SOLICITOR Ronan McLoughlin, a partner with Matheson Ormsby Prentice (MOP), denied yesterday that he had failed to tell LK Shields AIB wanted to delete a special clause that would have made Philip Lynch and Gerry Conlan personally liable to repay a €25m loan. LK Shields advised the Lynches on the deal.

This was because AIB had concerns about how it would enforce repayment of the loan.

It is alleged that by deleting that condition, AIB was entitled to pursue Mr Conlan, Mr Lynch, his wife Eileen, daughters Judith, Therese and Philippa and son Paul for the €25m.

In its proceedings against AIB, LK Shields and MOP, the Lynch family claims that the €25m loan gives AIB no recourse to them for repayment.

AIB insists the loan provides for full recourse to all borrowers and is counter-claiming for €25m judgment orders against the family. It also wants a €25m judgment against their co-investor, Gerry Conlan, in separate proceedings.

The family has alleged negligence by both legal firms concerning the Waterford transaction and is claiming indemnities from both in relation to any judgment secured by AIB. Both firms deny negligence.

Yesterday, Mr McLoughlin was cross-examined by John Gleeson, counsel for LK Shields.

Mr McLoughlin agreed that some correspondence sent by him concerning the transaction referred to his "clients" as Mr Conlan and Philip Lynch and one letter sent by him had referred to his clients as Mr Conlan, Mr Lynch "and others".

Mr McLoughlin agreed that the Lynch side paid half of a €50,000 bill sent by MOP related to the Waterford deal. That was in accordance with the terms of a co-ownership agreement for the lands, he said.

He agreed that there was "nothing documented" to indicate LK Shields was independently contacting AIB concerning the loan facility letter.


Mr Gleeson said there were 11 letters or emails between Mr McLoughlin and AIB about the deal in January and February 2007 and Mr McLoughlin himself had told the court of numerous calls between himself and AIB official Derek O'Shea.

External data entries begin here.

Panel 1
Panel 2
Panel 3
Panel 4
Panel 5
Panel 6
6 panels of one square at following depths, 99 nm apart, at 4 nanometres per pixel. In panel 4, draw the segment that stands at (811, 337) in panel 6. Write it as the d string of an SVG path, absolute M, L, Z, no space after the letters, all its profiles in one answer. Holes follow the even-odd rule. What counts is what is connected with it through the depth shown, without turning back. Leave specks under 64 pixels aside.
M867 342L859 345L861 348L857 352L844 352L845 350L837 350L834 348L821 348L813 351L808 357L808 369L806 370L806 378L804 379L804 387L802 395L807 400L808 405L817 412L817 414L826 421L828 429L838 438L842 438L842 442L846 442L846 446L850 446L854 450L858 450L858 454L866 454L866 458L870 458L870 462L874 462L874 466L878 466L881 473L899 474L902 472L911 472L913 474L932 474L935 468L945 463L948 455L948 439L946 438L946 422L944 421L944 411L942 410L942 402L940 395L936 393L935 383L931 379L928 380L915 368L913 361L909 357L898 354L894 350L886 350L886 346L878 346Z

Counsel suggested that notes by Imdat Suleiman, then a solicitor with LK Shields, of contacts he had with Mr McLoughlin indicated that Mr Suleiman believed Mr McLoughlin was dealing with matters related to the AIB loan facility letter.

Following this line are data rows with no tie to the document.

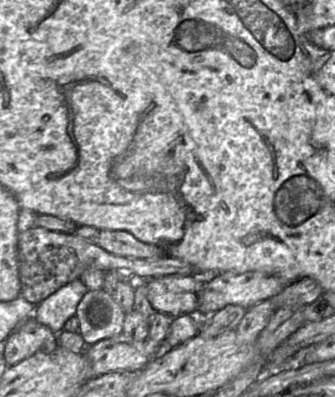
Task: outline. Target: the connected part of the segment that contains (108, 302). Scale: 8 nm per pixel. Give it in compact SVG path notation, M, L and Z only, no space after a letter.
M89 290L77 306L80 334L87 346L120 335L126 313L105 290Z

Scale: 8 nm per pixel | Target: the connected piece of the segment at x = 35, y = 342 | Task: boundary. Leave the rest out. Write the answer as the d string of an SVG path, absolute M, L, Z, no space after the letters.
M27 318L20 321L4 341L3 355L9 367L31 357L38 351L53 352L58 346L58 334L35 318Z

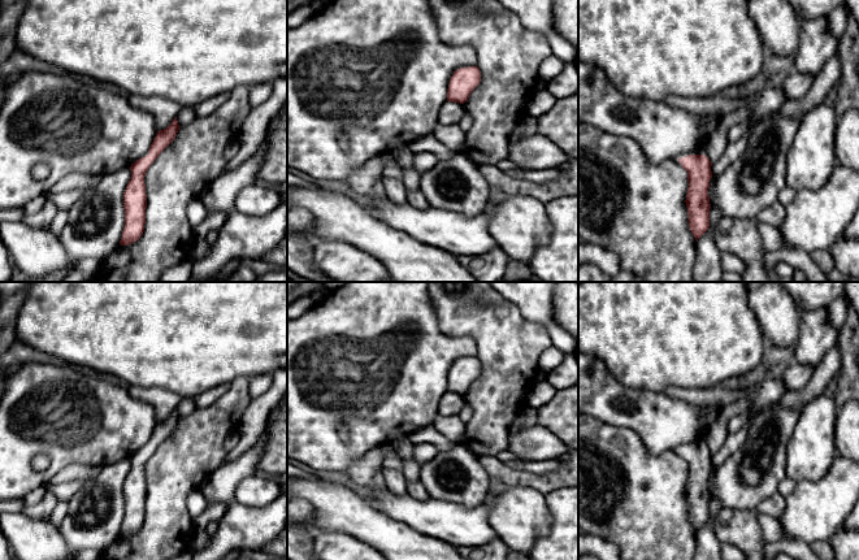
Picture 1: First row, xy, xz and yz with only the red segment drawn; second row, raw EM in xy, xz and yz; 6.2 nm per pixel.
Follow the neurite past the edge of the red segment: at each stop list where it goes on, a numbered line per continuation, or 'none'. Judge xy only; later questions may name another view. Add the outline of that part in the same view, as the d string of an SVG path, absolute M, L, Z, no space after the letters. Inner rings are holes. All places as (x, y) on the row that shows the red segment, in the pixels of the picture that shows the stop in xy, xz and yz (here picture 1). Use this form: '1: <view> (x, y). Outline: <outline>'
none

Mr Gleeson put those notes to Mr McLoughlin, who disagreed that he did not tell Mr Suleiman that AIB had, on the evening of February 7, told him it had enforcement concerns about the condition in the draft loan letter confining recourse to Mr Conlan and Philip Lynch and, for that reason, had deleted that condition.

He agreed LK Shields did not get the final loan facility letter until he sent it to them about noon on February 8, 2007, with the deal to close at 3pm that day.

Mr McLoughlin believed that AIB had sent the letter to all parties and was dealing directly with the Lynches.